There is also no validation on spec.sched — the field accepts any string. If the value isn't a valid image reference, the kubelet will fail to pull at pod creation time, and you'll see the error on the DaemonSet's pods rather than at admission.

Status fields

status is declared on the type, the CRD has the status subresource enabled, and the operator never writes to it. Every SchedExt you create will report an empty status: {} block. Conditions, phase, and matched/running node counts are not reported today.

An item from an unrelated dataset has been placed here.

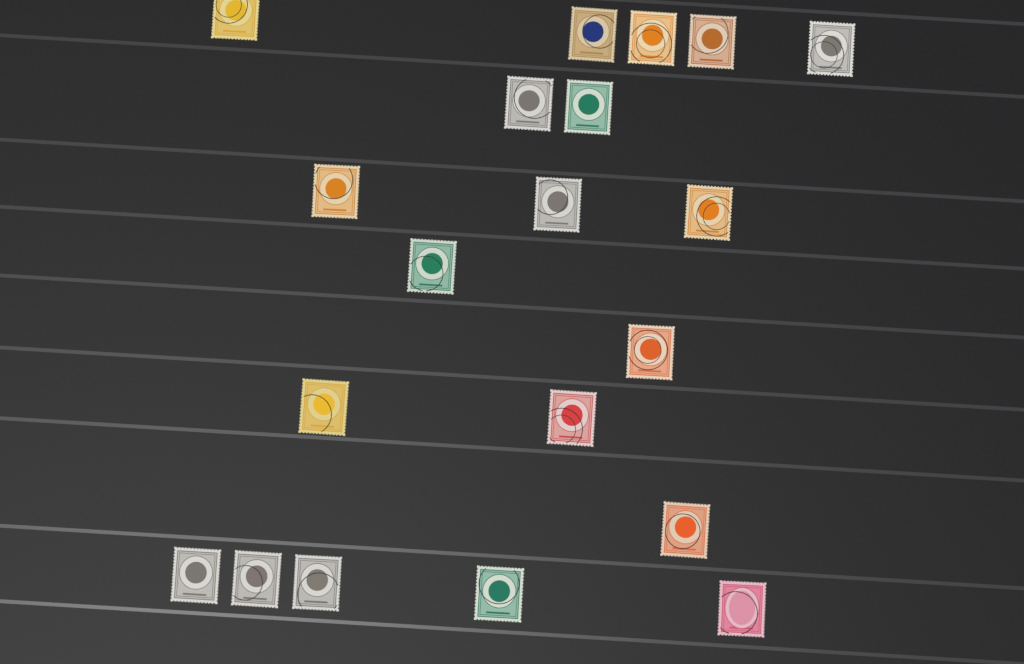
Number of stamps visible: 20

This is one of the rougher edges of the current operator and is on the to-do list.

What gets created

When you apply a SchedExt, the controller creates (or patches, on update) one resource:

A DaemonSet with:

  • the same name and namespace as the SchedExt;
  • an owner reference to the SchedExt (so deleting the SchedExt cascades to deleting the DaemonSet and its pods);
  • a label managed-by: sked-controller on the DaemonSet itself;
  • a pod selector matchLabels: {name: <schedext-name>};
  • pod template labels name: <schedext-name> and managed-by: sked-controller;
  • one container, named scx, with image: <spec.sched> and securityContext.privileged: true.

The DaemonSet has no env vars, no volumes, no init containers, no resource requests, and no node selector or tolerations on the pod template. Pod scheduling is whatever the cluster's defaults are.

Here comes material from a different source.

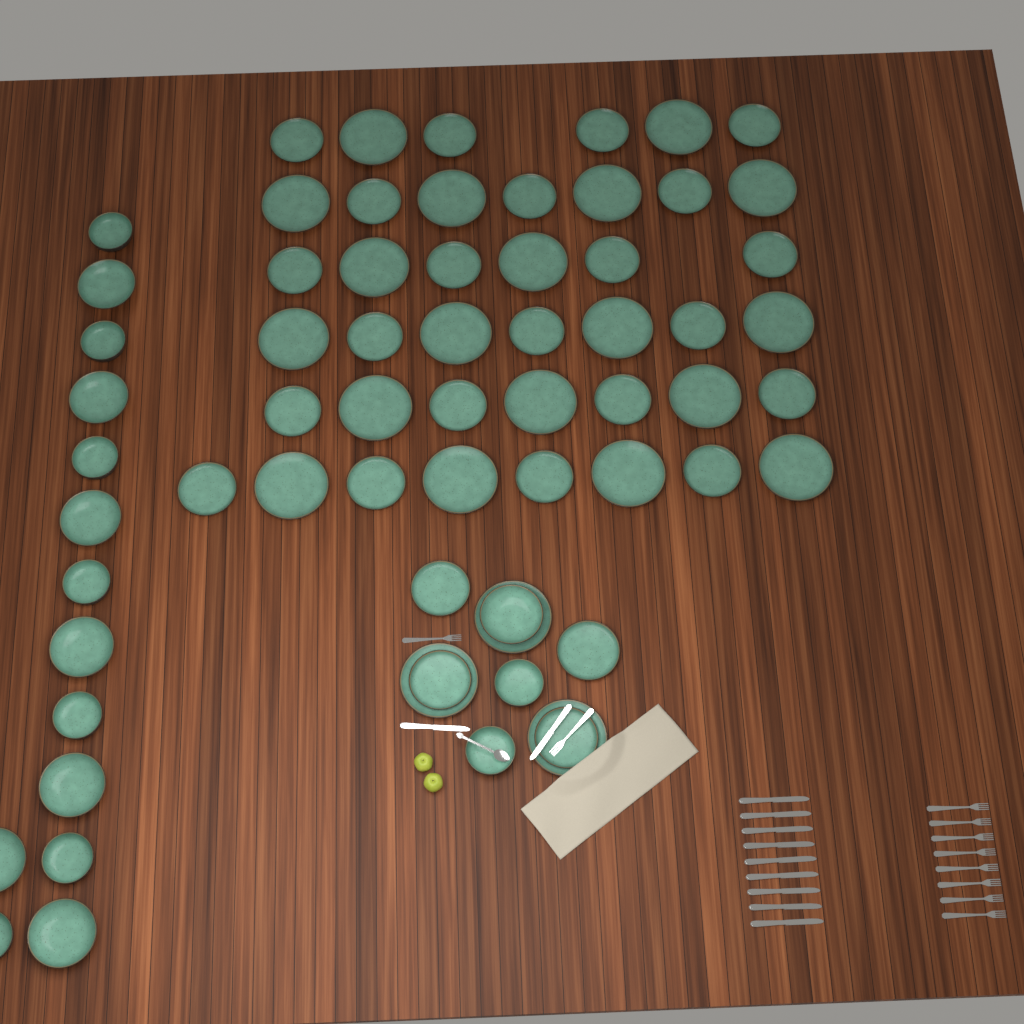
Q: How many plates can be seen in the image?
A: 48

Multiple SchedExt resources

The CRD doesn't currently coordinate between resources. If you create two SchedExt resources and the resulting DaemonSet pods both end up on the same node, both will try to attach a sched_ext scheduler — and the kernel only attaches one at a time. The losing pod will fail to attach and presumably crashloop.

Until the operator gains real node-selection logic, the right way to use it is "one SchedExt per intended node set, with cluster-level rules (taints, labels) keeping their pods apart." If you only have one cluster-wide scheduler in mind, the simplest thing is also the working thing: one SchedExt, every node gets the same scheduler.